As the Redskins prepare for the offseason after clinching their first NFC East title since 1999, they have time to evaluate the successes of the 2012 season. The team rode a seven game winning streak into the playoffs before succumbing to the Seattle Seahawks in a bitter 24-14 defeat.
While there were many Redskins who posted career-high numbers, setting team and league records in the process, not every player will stand out on the stat sheet, despite their success.
One such player is converted tight end and special teams standout Niles Paul.
The 6-1, 233-pound Redskin was drafted by the team in the fifth round (155th overall) in the 2011 NFL Draft.
Paul was a wide receiver during his collegiate days at the University of Nebraska was drafted to play the same position with the Redskins.
In his first season with the team, Paul hauled in only two passes for 25 yards at receiver. While those numbers do not jump off the board, the coaching staff was highly impressed with his blocking skills, and even had play some tight end at the end of the 2011 season.
As a result, the team decided to incorporate his physicality with his pass-catching abilities and moved him to tight end.
Paul went through the learning curve during offseason workouts and gradually developed at his new position. To aid in the process, he gained 13 points of muscle to his athletic frame.
He took the preseason as an opportunity to learn the position and grow. He tallied 42 yards on six catches during the preseason, including a 25-yard, four catch performance at Chicago.
When the regular season started, Paul was second on the depth chart behind teammate Fred Davis. However, when Davis tore his left Achilles' tendon in Week 7 of the regular season, Paul was asked to have an expanded role in the offense.
In the two games after Davis went down, Paul flashed his big play ability, hauling in two catches for 59 yards.
Paul's offensive highlight of the year came against the archrival Dallas Cowboys, in the team's 38-31 win on Thanksgiving.
At the start of the fourth quarter, the Redskins led 28-13. However, on a third-and-inches on the Dallas 29-yard line, Paul found himself alone downfield, catching what would ultimately be the game-clinching touchdown, the first of his career.
Paul would go on to finish the season with eight catches for 152 yards and a touchdown.
"[Tight ends coach] Sean [McVay] explained it to me like this," Paul said. "This season, it was my rookie year all over again, because it was my rookie year as a tight end."
Paul's play caught the attention of his own coaches as well as opponents coach's as they praised his transition to his new role.
"[Coach McVay] told me that he was very proud of the way I handled it," Paul said. "He told me after games that a lot of coaches would come up to him and [say] 'You've done a great job with turning a wide receiver into a tight end, especially so soon.
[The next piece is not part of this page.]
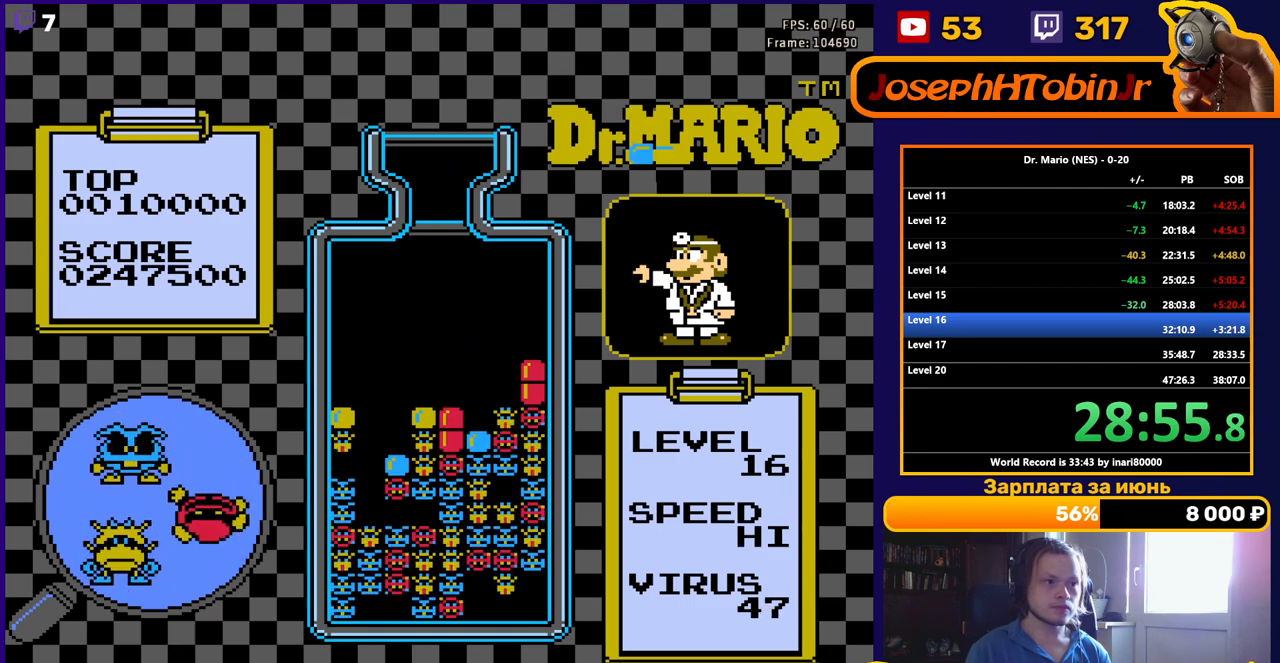
{"buttons": [], "events": [[333, "DPAD_LEFT", "down"], [417, "DPAD_LEFT", "up"]]}
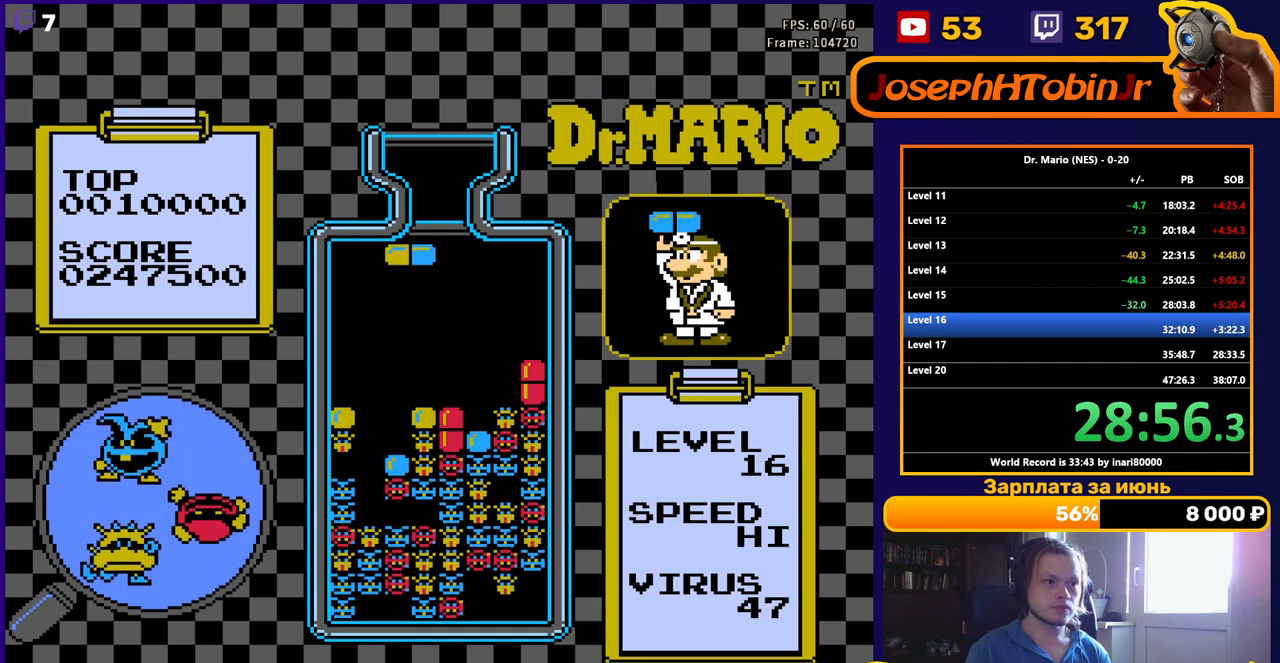
{"buttons": ["DPAD_DOWN"], "events": [[167, "B", "down"], [250, "B", "up"], [317, "B", "down"], [417, "DPAD_DOWN", "down"], [433, "B", "up"]]}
We didn't think it was possible.'"
Paul supplemented his role on offense with increased responsibilities on all four special teams units.
In the team's week six 38-26 win over the Minnesota Vikings, Paul had a bone crushing hit on punt return coverage.
"I just knew that was my opportunity to get down there, kicking it to my side, and make a big play," he said of the single coverage. "I didn't see [Vikings returner Marcus Sherels] fair catch it, so I just took my shot."
In early December, he took over kickoff return duties from Brandon Banks and had decent success down the stretch of the season.
In the fourth quarter of the team's week 17 winner-take-all matchup against the Cowboys, Paul had a clutch 48 yard punt return that put the Redskins close to midfield, up by three points with under six minutes remaining in the game.
At the start of the season, Paul knew that the Redskins would improve on their 5-11 finish from the season before, with quality pieces being added to the offense.
"Just having guys like [wide receiver] Pierre Garçon and [quarterback] Robert Griffin III in the locker room made a big difference this year." Paul said. "Their attitude and their demeanor they brought to the field kind of affected everybody."
This offseason, the Redskins offense has the opportunity to gel as a unit as the team is returning many of its starters. Paul himself, is looking at the opportunity to continue to expand in his role in the offense.
Especially with Davis's uncertainty as a prospective free agent, Paul's development could give the Redskins flexibility at the tight end position.
"I definitely want to keep growing from here and become a complete tight end."
While the Redskins secured their first division title in 13 years and their first playoff appearance since 2007, Paul knows that the team ultimately fell short of their goal: winning the Super Bowl.
He was left with a sour taste in his mouth about coming up short and is putting this season behind him.
"You've got to have short-term memory in the NFL," Paul said. "It gives us something to build on."
Paul has a message for the fans for next season as the team looks to advance farther into the playoffs next year.
"I think the Washington Redskins will be just fine in the future."